Task material
----------
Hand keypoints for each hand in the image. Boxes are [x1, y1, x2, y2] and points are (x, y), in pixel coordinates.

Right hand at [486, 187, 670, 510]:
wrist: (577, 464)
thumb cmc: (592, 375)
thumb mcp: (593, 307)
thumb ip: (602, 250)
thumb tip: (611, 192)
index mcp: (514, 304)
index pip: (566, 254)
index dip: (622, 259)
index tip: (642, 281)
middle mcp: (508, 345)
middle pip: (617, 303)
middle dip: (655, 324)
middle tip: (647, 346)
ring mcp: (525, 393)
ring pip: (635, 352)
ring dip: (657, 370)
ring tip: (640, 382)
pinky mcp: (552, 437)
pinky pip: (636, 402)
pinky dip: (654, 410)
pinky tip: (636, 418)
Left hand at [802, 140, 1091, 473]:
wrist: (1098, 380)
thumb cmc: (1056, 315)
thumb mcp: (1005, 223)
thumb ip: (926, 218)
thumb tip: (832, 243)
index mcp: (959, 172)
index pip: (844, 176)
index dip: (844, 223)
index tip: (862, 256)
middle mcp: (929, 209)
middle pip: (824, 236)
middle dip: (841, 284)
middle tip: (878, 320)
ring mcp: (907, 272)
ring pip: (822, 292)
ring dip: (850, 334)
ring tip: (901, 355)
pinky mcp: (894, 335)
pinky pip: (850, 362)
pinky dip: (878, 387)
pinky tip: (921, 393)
----------
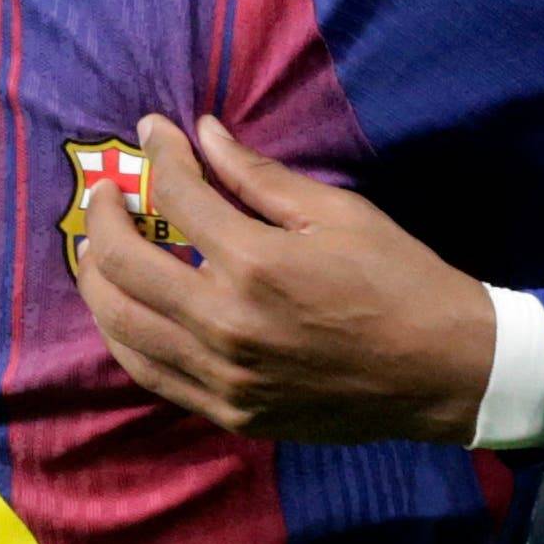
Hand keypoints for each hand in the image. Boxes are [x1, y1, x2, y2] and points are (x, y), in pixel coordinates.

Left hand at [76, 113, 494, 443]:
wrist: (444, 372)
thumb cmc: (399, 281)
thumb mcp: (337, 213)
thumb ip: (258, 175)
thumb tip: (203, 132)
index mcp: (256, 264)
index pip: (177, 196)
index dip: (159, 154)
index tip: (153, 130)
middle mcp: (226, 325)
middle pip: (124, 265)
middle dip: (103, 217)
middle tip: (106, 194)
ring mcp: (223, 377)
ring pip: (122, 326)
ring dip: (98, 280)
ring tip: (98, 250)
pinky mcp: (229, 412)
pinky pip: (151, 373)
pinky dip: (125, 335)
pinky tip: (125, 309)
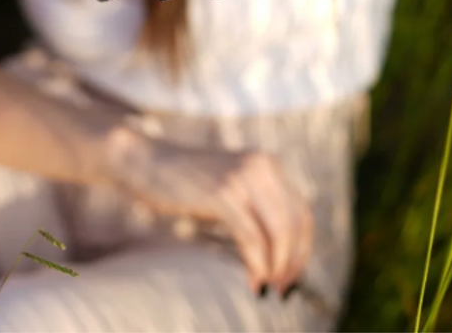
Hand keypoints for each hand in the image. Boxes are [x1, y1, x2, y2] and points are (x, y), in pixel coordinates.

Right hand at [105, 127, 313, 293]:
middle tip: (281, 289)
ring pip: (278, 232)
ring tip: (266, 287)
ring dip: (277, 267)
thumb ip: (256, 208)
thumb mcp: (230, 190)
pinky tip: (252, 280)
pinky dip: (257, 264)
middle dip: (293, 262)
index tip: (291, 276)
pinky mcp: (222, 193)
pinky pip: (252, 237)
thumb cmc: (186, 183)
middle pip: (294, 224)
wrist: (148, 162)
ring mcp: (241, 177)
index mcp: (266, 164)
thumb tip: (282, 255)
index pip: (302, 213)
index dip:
----------
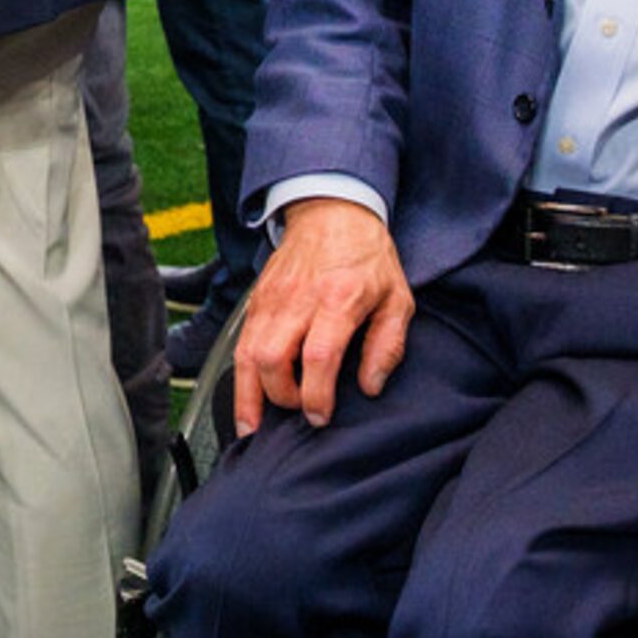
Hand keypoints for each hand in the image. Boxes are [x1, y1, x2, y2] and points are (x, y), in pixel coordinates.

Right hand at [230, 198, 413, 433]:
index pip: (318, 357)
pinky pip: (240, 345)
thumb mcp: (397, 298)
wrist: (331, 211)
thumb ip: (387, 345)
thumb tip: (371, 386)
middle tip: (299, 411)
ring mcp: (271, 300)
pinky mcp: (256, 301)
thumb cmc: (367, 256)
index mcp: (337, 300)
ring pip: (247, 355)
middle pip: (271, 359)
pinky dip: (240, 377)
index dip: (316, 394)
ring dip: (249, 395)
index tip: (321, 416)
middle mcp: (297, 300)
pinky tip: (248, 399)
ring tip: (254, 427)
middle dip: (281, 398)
----------
What the task requires
When you reach the line with "wrist: (444, 372)" in the records above, begin repeating the lines exactly, and stop after the line with "wrist: (148, 162)". Skip all pictures.

Response below
wrist: (444, 372)
thumb cmc: (399, 281)
thumb mcp: (337, 213)
thumb ip: (258, 175)
thumb tip: (203, 132)
index mcp: (256, 264)
index pip: (177, 196)
index dip: (159, 154)
index tip: (153, 130)
middle mcp: (226, 325)
middle pip: (124, 265)
middle dip: (103, 217)
middle tip: (106, 194)
ring mcp: (223, 377)
ring pip: (122, 326)
ring dip: (98, 280)
ring tip: (98, 250)
pinky mcp: (229, 412)
pinky pip: (151, 373)
pinky dip: (125, 335)
pinky tip: (125, 309)
Hand keypoints for each hand in the image. Boxes are [x1, y1, x2, y2] and points are (x, y), in pixel coordinates.

Right hand at [105, 127, 313, 293]:
middle tip: (281, 289)
ring pip: (278, 232)
ring tip: (266, 287)
ring dip: (277, 267)
thumb ip: (256, 208)
thumb mcp: (230, 190)
pinky tip: (252, 280)
pinky dip: (257, 264)
middle dip: (293, 262)
index tip: (291, 276)
pinky mcp: (222, 193)
pinky pip: (252, 237)
thumb cmc: (186, 183)
middle pip: (294, 224)
wrist: (148, 162)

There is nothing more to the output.